- [YOUR ASSIGNMENT]: Every record below is to be reproduced exactly.

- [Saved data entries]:
* * * * * * * * *

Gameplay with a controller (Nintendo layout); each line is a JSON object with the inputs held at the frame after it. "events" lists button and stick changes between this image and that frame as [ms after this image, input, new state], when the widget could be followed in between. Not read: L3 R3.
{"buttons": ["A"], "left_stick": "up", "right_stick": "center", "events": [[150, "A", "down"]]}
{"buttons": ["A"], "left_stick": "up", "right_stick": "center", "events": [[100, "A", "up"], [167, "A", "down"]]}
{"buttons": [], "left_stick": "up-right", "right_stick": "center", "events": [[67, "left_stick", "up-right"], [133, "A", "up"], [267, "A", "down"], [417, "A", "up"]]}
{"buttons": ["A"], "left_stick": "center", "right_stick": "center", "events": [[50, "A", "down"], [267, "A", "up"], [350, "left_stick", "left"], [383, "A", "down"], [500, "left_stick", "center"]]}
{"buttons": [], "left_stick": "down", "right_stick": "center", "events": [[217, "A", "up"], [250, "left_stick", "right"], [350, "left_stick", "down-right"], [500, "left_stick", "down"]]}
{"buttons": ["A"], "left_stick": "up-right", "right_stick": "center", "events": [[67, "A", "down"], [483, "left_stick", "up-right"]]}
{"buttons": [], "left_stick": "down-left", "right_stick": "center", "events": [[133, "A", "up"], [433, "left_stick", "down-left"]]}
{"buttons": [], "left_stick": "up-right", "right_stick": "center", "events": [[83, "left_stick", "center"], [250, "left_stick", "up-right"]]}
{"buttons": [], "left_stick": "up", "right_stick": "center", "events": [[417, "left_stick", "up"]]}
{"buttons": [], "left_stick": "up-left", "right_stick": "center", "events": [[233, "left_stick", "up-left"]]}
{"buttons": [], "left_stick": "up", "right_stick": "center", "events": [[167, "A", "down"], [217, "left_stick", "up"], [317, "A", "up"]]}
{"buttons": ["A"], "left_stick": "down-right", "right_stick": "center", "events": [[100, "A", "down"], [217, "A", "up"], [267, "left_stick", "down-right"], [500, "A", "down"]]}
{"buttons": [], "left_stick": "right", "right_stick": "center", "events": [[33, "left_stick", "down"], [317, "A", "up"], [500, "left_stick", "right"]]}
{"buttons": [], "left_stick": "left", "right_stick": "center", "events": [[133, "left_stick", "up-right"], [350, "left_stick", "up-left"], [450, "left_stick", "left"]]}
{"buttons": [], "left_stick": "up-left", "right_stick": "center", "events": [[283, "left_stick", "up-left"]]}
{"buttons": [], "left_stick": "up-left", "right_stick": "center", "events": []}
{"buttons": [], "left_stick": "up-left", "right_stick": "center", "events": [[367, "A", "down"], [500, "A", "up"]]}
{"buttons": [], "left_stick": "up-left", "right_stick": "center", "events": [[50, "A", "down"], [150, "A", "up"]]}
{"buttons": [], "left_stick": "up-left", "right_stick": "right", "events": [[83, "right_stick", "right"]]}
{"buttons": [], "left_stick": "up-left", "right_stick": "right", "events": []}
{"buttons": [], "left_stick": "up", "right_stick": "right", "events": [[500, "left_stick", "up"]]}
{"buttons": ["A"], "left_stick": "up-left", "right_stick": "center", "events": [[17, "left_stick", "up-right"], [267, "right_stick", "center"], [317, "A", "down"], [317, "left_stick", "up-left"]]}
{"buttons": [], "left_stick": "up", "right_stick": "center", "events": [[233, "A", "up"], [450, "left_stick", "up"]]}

* * * * * * * * *

- [RESPONSE TO THE EXERCISE]:
Gameplay with a controller (Nintendo layout); each line is a JSON object with the inputs held at the frame after it. "events" lists button and stick changes between this image and that frame as [ms after this image, input, new state], when the widget could be followed in between. Not read: L3 R3.
{"buttons": ["A"], "left_stick": "up", "right_stick": "center", "events": [[150, "A", "down"]]}
{"buttons": ["A"], "left_stick": "up", "right_stick": "center", "events": [[100, "A", "up"], [167, "A", "down"]]}
{"buttons": [], "left_stick": "up-right", "right_stick": "center", "events": [[67, "left_stick", "up-right"], [133, "A", "up"], [267, "A", "down"], [417, "A", "up"]]}
{"buttons": ["A"], "left_stick": "center", "right_stick": "center", "events": [[50, "A", "down"], [267, "A", "up"], [350, "left_stick", "left"], [383, "A", "down"], [500, "left_stick", "center"]]}
{"buttons": [], "left_stick": "down", "right_stick": "center", "events": [[217, "A", "up"], [250, "left_stick", "right"], [350, "left_stick", "down-right"], [500, "left_stick", "down"]]}
{"buttons": ["A"], "left_stick": "up-right", "right_stick": "center", "events": [[67, "A", "down"], [483, "left_stick", "up-right"]]}
{"buttons": [], "left_stick": "down-left", "right_stick": "center", "events": [[133, "A", "up"], [433, "left_stick", "down-left"]]}
{"buttons": [], "left_stick": "up-right", "right_stick": "center", "events": [[83, "left_stick", "center"], [250, "left_stick", "up-right"]]}
{"buttons": [], "left_stick": "up", "right_stick": "center", "events": [[417, "left_stick", "up"]]}
{"buttons": [], "left_stick": "up-left", "right_stick": "center", "events": [[233, "left_stick", "up-left"]]}
{"buttons": [], "left_stick": "up", "right_stick": "center", "events": [[167, "A", "down"], [217, "left_stick", "up"], [317, "A", "up"]]}
{"buttons": ["A"], "left_stick": "down-right", "right_stick": "center", "events": [[100, "A", "down"], [217, "A", "up"], [267, "left_stick", "down-right"], [500, "A", "down"]]}
{"buttons": [], "left_stick": "right", "right_stick": "center", "events": [[33, "left_stick", "down"], [317, "A", "up"], [500, "left_stick", "right"]]}
{"buttons": [], "left_stick": "left", "right_stick": "center", "events": [[133, "left_stick", "up-right"], [350, "left_stick", "up-left"], [450, "left_stick", "left"]]}
{"buttons": [], "left_stick": "up-left", "right_stick": "center", "events": [[283, "left_stick", "up-left"]]}
{"buttons": [], "left_stick": "up-left", "right_stick": "center", "events": []}
{"buttons": [], "left_stick": "up-left", "right_stick": "center", "events": [[367, "A", "down"], [500, "A", "up"]]}
{"buttons": [], "left_stick": "up-left", "right_stick": "center", "events": [[50, "A", "down"], [150, "A", "up"]]}
{"buttons": [], "left_stick": "up-left", "right_stick": "right", "events": [[83, "right_stick", "right"]]}
{"buttons": [], "left_stick": "up-left", "right_stick": "right", "events": []}
{"buttons": [], "left_stick": "up", "right_stick": "right", "events": [[500, "left_stick", "up"]]}
{"buttons": ["A"], "left_stick": "up-left", "right_stick": "center", "events": [[17, "left_stick", "up-right"], [267, "right_stick", "center"], [317, "A", "down"], [317, "left_stick", "up-left"]]}
{"buttons": [], "left_stick": "up", "right_stick": "center", "events": [[233, "A", "up"], [450, "left_stick", "up"]]}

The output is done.